The thriller “Monkey Man” opens on a tender scene and a nod to the power of storytelling, only to quickly get down to down-and-dirty, action-movie business with a flurry of hard blows and faster edits. For the next two frenetic hours, it repeatedly cuts back to the past — where a mother and child happily lived once upon a bucolic time — before returning to the grubby, raw-knuckle present. There, the hits keep coming and the hero keeps taking them, again and again, in a movie that tries so hard to keep you entertained, it ends up exhausting you.
Set largely in a fictional city in India, “Monkey Man” stars Dev Patel as a character simply called Kid who, in classic film-adventure fashion, is out to avenge a past wrong. To do that, Kid, who works as a human punching bag in shadowy ring fights (Sharlto Copley plays the M.C.), must take repeat beatings so that he can, like all saviors, triumphantly rise. Before he does, he has to execute a complicated plan that pits him against power brokers working both sides of the law. As with most genre movies, you can guess how it all turns out for our hero.
Kid’s half-baked plan involves an underworld operation with national political designs, and it takes him to one of those dens of inequity that movies love, filled with slinky women, thuggish men and lines of white powder that lead to corridors of power. As the story comes into blurry focus, Patel gestures at the real world and folds in some mythology, but these elements only create expectations for a complex story than never emerges. What mostly registers is an overarching sense of exploitation and desperation: Everyone is always hustling someone else.
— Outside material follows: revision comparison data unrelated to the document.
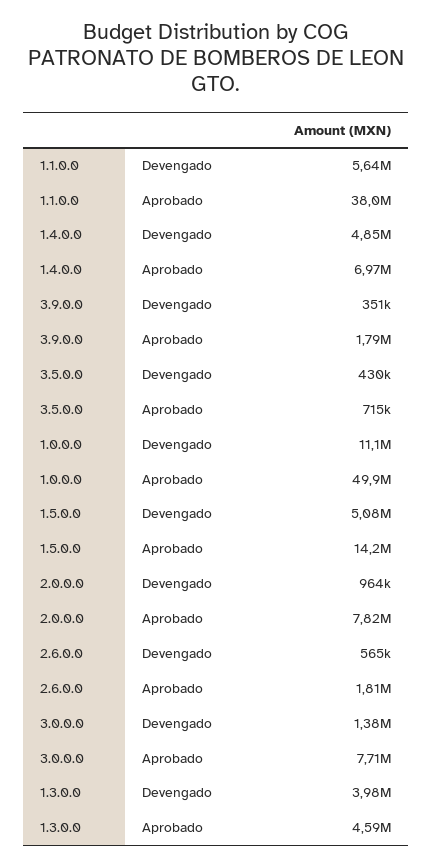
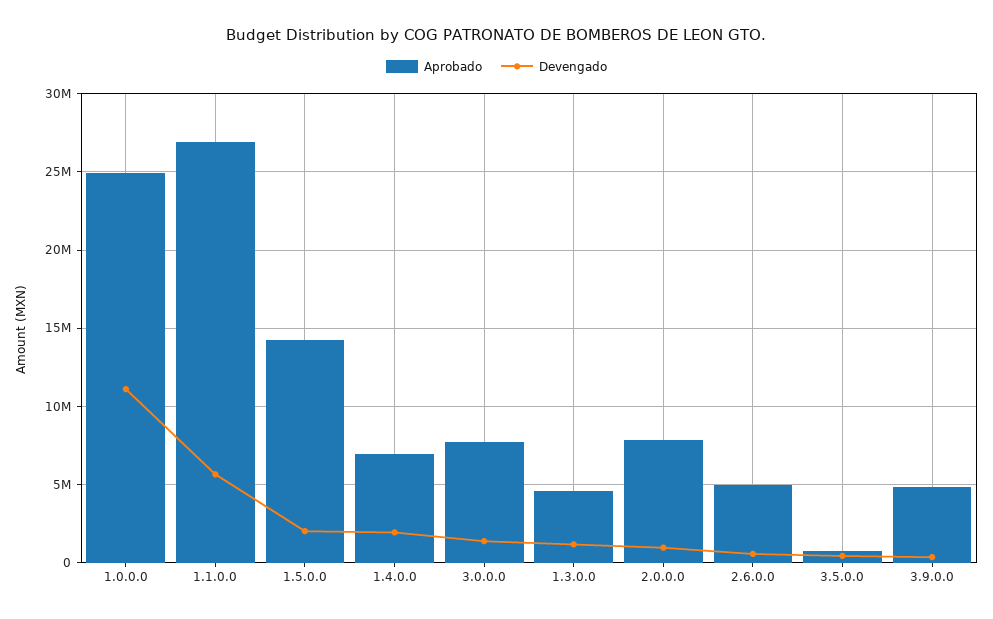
  {
    "Devengado": {
      "1.1.0.0": 5640000,
-     "1.4.0.0": 4850000,
+     "1.4.0.0": 2000000,
      "3.9.0.0": 351000,
      "3.5.0.0": 430000,
      "1.0.0.0": 11100000,
-     "1.5.0.0": 5080000,
+     "1.5.0.0": 2000000,
      "2.0.0.0": 964000,
      "2.6.0.0": 565000,
      "3.0.0.0": 1380000,
-     "1.3.0.0": 3980000
+     "1.3.0.0": 1000000
    },
    "Aprobado": {
-     "1.1.0.0": 38000000,
+     "1.1.0.0": 27000000,
      "1.4.0.0": 6970000,
-     "3.9.0.0": 1790000,
+     "3.9.0.0": 5000000,
      "3.5.0.0": 715000,
-     "1.0.0.0": 49900000,
+     "1.0.0.0": 25000000,
      "1.5.0.0": 14200000,
      "2.0.0.0": 7820000,
-     "2.6.0.0": 1810000,
+     "2.6.0.0": 5000000,
      "3.0.0.0": 7710000,
      "1.3.0.0": 4590000
    }
  }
That gives the movie a provocative pessimism, one that Patel seems eager to counter with the flashbacks to Kid’s mother, Neela (Adithi Kalkunte), a saintly figure in chokingly tight close-up.
Patel, who directed the movie from a script written by him, Paul Angunawela and John Collee, is an appealing screen presence and you’re rooting for him — both as a character and as a filmmaker — right from the start. As an actor, he was built for empathy, with a slender frame and melting eyes that he can light up or expressively dim to create a sense of vulnerability. His performance in “Monkey Man” requires a lot from him below the neck — he has sculpted his body into stunt-ready shape, as a bit of striptease shows — but it’s his beseeching eyes that draw you to him. That’s especially crucial because while the messy story crams in a great deal — sad ladies, musclemen, brutal cops, exploited villagers, a false prophet and the Hindu god Hanuman, who appears as half-human, half-monkey — it never coheres.
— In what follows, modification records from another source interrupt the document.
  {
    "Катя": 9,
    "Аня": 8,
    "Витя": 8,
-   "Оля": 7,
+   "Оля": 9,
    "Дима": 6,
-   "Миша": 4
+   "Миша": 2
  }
Patel does some fine work in “Monkey Man” even if its fight sequences rarely pop, flow or impress; they’re energetic but uninspired. Far more striking is an extended sequence early in the story that begins with a thief on a scooter robbing a woman at an outdoor cafe. The bandit zooms off only to soon hand the pilfered item off to someone else who — as the camera hurries alongside each courier — rapidly snakes through the streets before passing the stolen object to another person (and so on) until the package finally lands in Kid’s hands. It’s a witty, flashy bit that announces Patel’s filmmaking ambitions and visually expresses how the story itself zigs and zags even as it hurtles forward.
That sequence — with its rush of bodies and scenery — also encapsulates one of the movie’s more frustrating flaws: its unrelenting, near-unmodulated narrative pace. For much of “Monkey Man” it’s just go, go, go. Rapid-fire editing is a feature, not a bug, in contemporary action movies, but even John Wick takes an occasional breather. (The “Wick” franchise is an obvious influence on “Monkey Man,” so much so there’s even an adorable dog.) When Kid does slow down midway it’s only because the character needs to heal, recalibrate his thinking and ready himself for the final showdown, which he does at a temple watched over by a towering statue and a welcoming group of hijras, who are referred to as India’s third gender.
It’s too bad that Kid doesn’t stay longer at the temple, where the company is charming and includes one of those wisdom-spouting elders, Alpha (Vipin Sharma, a sly scene-stealer), who guide heroes onto the right path. At the temple, Kid trains in time with a drummer in a nicely syncopated interlude that makes you wish the musician had played throughout the movie to help with its pacing.
All too soon, though, Kid flexes his rested muscles and resumes his quest, racing ahead as Patel folds in flashbacks and vaguely waves a hand at the world that exists. By that point it’s clear that while Patel wants to say something about that world, however unclear, his character would be happier delivering beat downs in that magical, mystical land where John Wick and other violent screen fantasies live, fight and die in blissful unreality.
Monkey Man
Rated R for, you know, violence. Running time: 2 hours 1 minute. In theaters.